(Input records):
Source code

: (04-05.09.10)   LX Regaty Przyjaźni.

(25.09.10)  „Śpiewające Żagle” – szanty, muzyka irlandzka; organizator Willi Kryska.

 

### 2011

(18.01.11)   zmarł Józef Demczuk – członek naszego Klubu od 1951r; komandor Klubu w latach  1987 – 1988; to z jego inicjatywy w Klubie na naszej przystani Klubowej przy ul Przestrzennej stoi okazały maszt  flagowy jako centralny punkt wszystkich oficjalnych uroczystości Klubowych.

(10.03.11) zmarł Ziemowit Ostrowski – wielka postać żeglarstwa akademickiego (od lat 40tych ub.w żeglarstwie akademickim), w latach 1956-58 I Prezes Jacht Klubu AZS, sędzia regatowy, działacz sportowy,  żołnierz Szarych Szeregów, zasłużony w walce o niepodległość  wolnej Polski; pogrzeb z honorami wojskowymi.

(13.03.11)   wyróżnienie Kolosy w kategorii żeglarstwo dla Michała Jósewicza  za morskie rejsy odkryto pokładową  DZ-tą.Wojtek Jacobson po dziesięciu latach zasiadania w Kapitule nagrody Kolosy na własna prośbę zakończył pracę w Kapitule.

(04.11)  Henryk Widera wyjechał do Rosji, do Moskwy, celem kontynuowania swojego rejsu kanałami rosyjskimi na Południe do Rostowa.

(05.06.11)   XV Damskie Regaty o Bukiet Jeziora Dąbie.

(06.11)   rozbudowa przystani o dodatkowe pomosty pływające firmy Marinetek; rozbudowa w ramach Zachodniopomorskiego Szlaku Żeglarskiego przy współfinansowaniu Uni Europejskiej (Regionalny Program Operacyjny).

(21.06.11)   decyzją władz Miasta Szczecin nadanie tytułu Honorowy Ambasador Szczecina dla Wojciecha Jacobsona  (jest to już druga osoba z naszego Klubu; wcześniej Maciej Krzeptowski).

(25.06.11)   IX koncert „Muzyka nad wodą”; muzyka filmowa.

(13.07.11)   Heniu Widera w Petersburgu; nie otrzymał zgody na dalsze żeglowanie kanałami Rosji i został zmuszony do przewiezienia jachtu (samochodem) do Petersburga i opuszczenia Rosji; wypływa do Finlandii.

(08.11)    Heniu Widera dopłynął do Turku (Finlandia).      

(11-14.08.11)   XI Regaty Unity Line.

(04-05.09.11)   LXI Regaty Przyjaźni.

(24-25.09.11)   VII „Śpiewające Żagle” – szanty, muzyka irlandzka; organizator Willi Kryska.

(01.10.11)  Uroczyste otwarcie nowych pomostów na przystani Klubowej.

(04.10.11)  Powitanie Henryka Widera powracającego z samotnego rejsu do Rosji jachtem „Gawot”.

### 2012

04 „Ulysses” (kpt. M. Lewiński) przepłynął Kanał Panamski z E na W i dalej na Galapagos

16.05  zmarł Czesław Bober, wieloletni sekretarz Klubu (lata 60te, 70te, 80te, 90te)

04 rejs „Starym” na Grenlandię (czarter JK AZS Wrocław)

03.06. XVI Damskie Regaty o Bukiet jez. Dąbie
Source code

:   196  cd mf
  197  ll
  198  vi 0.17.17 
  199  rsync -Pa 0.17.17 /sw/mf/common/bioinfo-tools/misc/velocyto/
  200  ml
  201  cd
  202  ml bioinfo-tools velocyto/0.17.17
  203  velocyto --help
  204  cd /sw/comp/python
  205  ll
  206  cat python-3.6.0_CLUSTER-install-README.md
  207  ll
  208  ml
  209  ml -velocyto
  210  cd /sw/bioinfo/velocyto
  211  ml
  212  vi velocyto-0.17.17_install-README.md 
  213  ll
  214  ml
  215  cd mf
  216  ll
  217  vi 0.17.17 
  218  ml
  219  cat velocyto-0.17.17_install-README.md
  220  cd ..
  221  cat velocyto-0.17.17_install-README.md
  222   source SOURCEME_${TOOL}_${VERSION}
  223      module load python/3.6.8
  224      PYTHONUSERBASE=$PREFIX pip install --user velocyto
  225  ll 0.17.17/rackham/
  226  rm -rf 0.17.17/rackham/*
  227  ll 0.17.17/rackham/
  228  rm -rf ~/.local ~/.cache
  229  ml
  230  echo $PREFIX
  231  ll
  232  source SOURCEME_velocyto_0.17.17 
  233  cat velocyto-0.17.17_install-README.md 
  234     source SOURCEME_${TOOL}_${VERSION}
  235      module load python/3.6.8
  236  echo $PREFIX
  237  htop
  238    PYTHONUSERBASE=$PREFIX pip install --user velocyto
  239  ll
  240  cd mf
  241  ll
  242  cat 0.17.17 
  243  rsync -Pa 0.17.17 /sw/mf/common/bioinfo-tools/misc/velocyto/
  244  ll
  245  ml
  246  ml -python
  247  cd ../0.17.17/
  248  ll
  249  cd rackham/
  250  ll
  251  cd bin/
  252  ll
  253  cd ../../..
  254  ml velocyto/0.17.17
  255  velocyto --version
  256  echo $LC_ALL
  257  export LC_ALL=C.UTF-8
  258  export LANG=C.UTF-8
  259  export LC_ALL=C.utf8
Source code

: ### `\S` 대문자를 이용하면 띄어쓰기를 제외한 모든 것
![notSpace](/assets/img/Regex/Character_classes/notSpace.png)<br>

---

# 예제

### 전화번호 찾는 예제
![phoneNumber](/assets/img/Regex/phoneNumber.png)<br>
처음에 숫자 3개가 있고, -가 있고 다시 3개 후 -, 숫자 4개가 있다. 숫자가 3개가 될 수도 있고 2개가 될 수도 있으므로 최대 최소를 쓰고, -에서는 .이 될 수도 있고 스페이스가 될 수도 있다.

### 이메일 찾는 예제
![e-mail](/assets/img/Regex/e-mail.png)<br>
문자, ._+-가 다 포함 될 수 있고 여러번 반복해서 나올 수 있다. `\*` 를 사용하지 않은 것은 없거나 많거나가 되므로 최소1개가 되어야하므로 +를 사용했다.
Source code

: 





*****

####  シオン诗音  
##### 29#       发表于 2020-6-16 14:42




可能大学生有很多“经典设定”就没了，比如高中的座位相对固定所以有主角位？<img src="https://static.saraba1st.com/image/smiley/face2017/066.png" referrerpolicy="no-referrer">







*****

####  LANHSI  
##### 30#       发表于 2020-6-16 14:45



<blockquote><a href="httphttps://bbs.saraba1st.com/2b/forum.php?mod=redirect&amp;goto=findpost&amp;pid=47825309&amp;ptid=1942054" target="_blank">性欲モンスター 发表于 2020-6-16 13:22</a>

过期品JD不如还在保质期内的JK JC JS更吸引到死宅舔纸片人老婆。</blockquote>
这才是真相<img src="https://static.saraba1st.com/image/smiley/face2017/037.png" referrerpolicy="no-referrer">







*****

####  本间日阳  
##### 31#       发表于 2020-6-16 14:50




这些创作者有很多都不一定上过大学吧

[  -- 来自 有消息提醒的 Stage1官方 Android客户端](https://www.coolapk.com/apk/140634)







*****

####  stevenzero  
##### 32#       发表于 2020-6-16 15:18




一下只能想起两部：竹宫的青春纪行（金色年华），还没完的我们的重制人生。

(Goal of the exercise): Using the listing above, copy exactly the line that contains "发表于 2020-6-16 14:45", the line that contains "过期品JD不如还在保质期内的JK JC JS更吸引到死宅舔纸片人老婆。</blockquote>", and each line that falls between them.

(Result of the task):
##### 30#       发表于 2020-6-16 14:45



<blockquote><a href="httphttps://bbs.saraba1st.com/2b/forum.php?mod=redirect&amp;goto=findpost&amp;pid=47825309&amp;ptid=1942054" target="_blank">性欲モンスター 发表于 2020-6-16 13:22</a>

过期品JD不如还在保质期内的JK JC JS更吸引到死宅舔纸片人老婆。</blockquote>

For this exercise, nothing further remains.